書評

2013年2月号掲載

個であり続ける自由

――舞城王太郎『キミトピア』

松永美穂

対象書籍名:『キミトピア』
対象著者:舞城王太郎
対象書籍ISBN:978-4-10-458006-4

 東京の調布にある「キミトピア」の話。って、違うか。東京都北区の「北とぴあ」のような場所があるわけではないし。タイトルの由来は冒頭のイントロダクションに書かれている。それにしても、風変わりな短編集だ。読み始めると、次々に投げ込まれる変化球にぼうっとなり、わー、次はどんな球で来るの、と短編を一つ読み終えるごとに期待がふくらみ、ちょっと怖くもなり、全部読み終えるのがもったいなくなってくる。
 短編の語り手は「私」だったり「僕」だったり「俺」だったりするが、すべて一人称だ。「書き」言葉というよりもツイッター的な「打ち込み」言葉のモノローグで織りなされていて、自分ツッコミも満載だが、会話の部分もうまく組み立てられていて、先の読めない(だから変化球の)おもしろさがある。
 登場人物にはエキセントリックな人が多い。各短編の主人公たちに共通するのは、妥協せずに自分の筋を通そうとする潔癖さだろうか。彼らは潔く、しかし不器用でもある。特に女性主人公たちの、自らの見解をとことん言語化して相手に差し出そうとする不屈の態度は印象的だ。冒頭の短編「やさしナリン」では、他人への同情が高じて自分の生活の足場を見失ってしまいそうな身内に対し、主人公が厳しい批判の言葉を投げかけ続ける。やさしさそのものが否定されるわけではないが、一時の同情に流されることは許されないのだ。適当に「なあなあ」で収めることもありえない。それは、卑猥なあだ名を持つ先輩に対して距離をおこうとする女子大生が登場する作品「ンポ先輩」でも同じだ。
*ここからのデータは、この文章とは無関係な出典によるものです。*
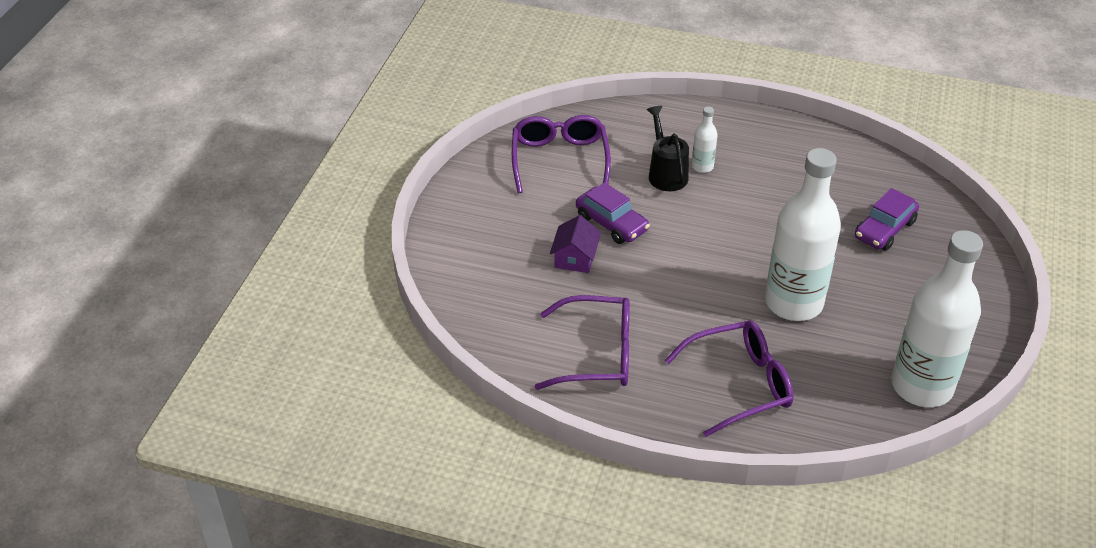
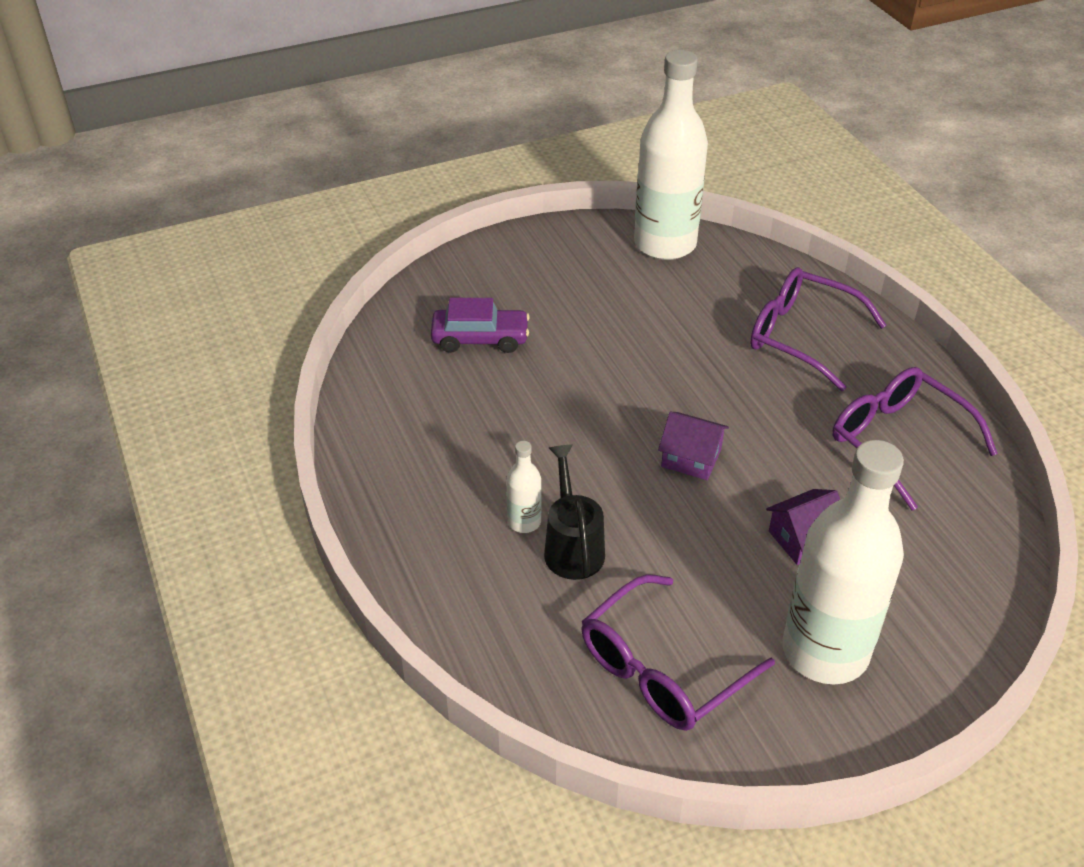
camera: 130 degrees left, 0 degrees up
(611, 223) = (714, 543): purple car -> none
(666, 173) = (572, 547): black watering can -> black watering can turned 135 degrees clockwise
(682, 255) = (691, 458): none -> purple house
(793, 303) = (659, 351): white bottle -> white bottle (825, 651)

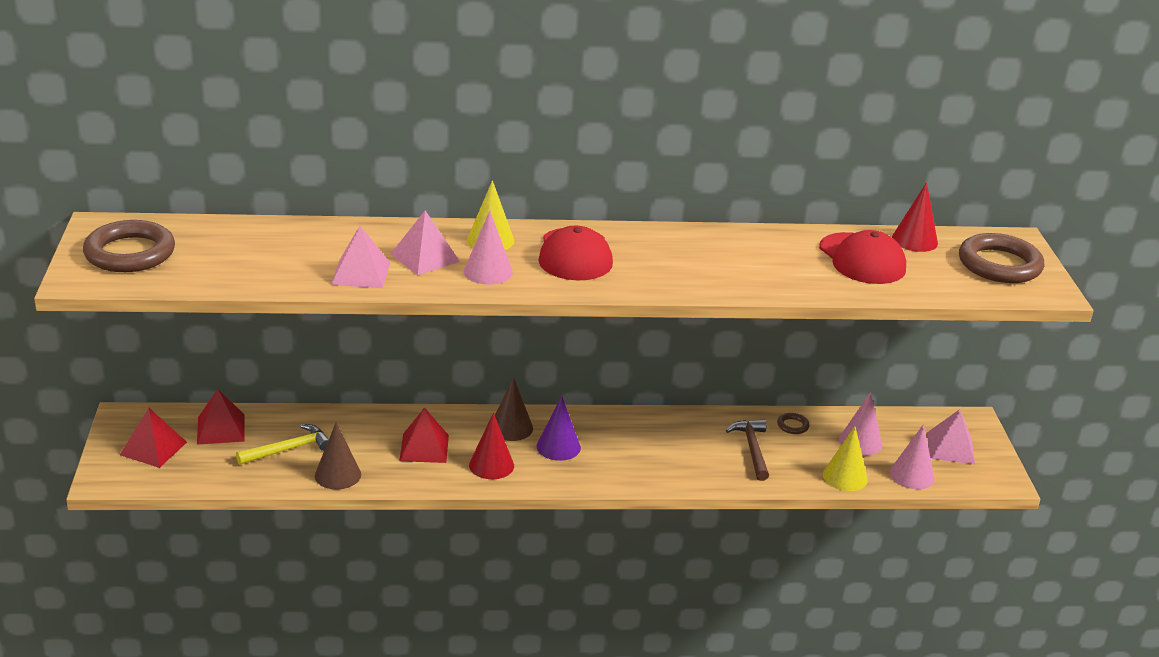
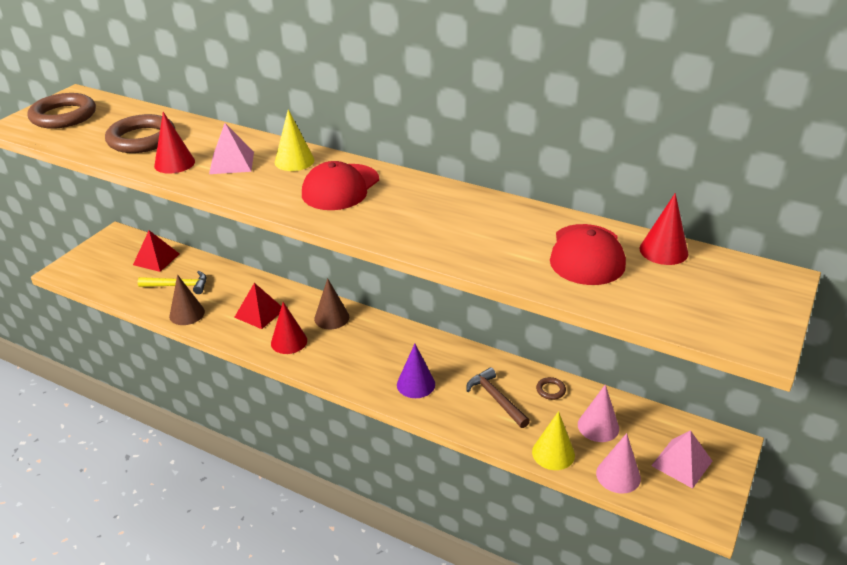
camera: 35 degrees right, 5 degrees up
(153, 448) = (107, 259): red pyramid -> none
(361, 273) = (174, 163): pink pyramid -> red cone
(488, 272) = (259, 184): pink cone -> none
(558, 447) = (349, 344): purple cone -> purple cone (416, 384)
(752, 449) = (496, 398): brown hammer -> brown hammer turned 60 degrees counterclockwise
(999, 265) = (730, 299): brown ring -> brown ring (142, 139)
先輩や周囲の学生に気を遣わせてしまっている現在の態度をあらためるように、と友人に忠告された主人公の「ごめん、私空気の奴隷じゃないの」という一言には凄みがある。空気を読んで、ひたすら他人に調子合わせて、という日本的なカルチャーはここでは断固否定される。彼女のこだわりは些細なことに見えても本質に関わる問題であり、まさに実存に関わってくる部分なのだ。
 ふいに(場違いに見えるかもしれないが)ベルトルト・ブレヒトの「都会のジャングル」を思い出してしまった。アメリカに住むアジア系移民の男のところに、「おまえの意見を買い取らせてくれ」という男がやってくる。金と暴力にものをいわせて思考の自由を奪おうとする相手に対し、移民の男はあくまで「ノー」を貫こうとする……。ブレヒトの戯曲は多分に政治的だが、舞城王太郎の作品も、長いものには巻かれろ的な風土に対し、個であり続ける自由を探し続けており、ギャグっぽい舞台設定にもかかわらず政治的・哲学的であるといえる。作品のなかでストーカー事件や誘拐事件が頻発することは、個の領域への理不尽な暴力の介入に対する、不安の表明か。
「真夜中のブラブラ蜂」では、子育てが終わった専業主婦の、知らない場所をブラブラしたいという願望が語られる。近場の散歩から始まって、自転車での遠出、自動車でのドライブ、さらには国内旅行……と、行動範囲はどんどん広がっていく。行き当たりばったりのブラブラはどうしようもなくいい加減に見えるが、一方でこの主婦は疲れ切って晩ごはんが作れなくなるほど真剣に(!)ブラブラしており、思いやりがありそうな家族さえ捨てて、ブラブラを極めようとする。その行動は他者からは理解されにくそうだが、彼女にとってはもはやブラブラが生きることの内実と重なっている。この「ブラブラ」、実はいろんな名詞に置き換えられそうだ。
 まあ、こんなに頑固な人ばかりでも社会が立ちゆかなくなるな、と小心者のわたしなどは思ってしまうのだが、自由と理想のために決然としがらみを断ち切るヒロインたちはどこかすがすがしい。一方、男性の主人公たちにはもう少しソフトで受け身的なところがあって、たとえば、「すっとこどっこいしょ。」の語り手は、高校の先生から進路の希望を書けといわれて一週間悩んでみても自分のしたいことが見えてこない。高校一年生のレベルではそれが普通かなと思うが、その後、東大生になっても彼の迷いは終わらない。安易に決めることよりも、ここでは「悩む権利」がとことん尊重されているといえるだろう。「あまりぼっち」の語り手のように、仕事を辞めてしまう社会人男性の場合も、モラトリアム期間を終わらせようという焦りはあまり感じられない。そんな「僕」のところに「昨日の《僕》」が訪ねてきて、「僕」と「《僕》」の意見が分かれていくという発想は抱腹絶倒。
 一種のアンチ教養小説? 高度成長期の「発展」の概念に物申す的な。読んでいるうちに自分のなかにある先入観に気づかされて冷や冷やする、スリリングな読書の冒険だった。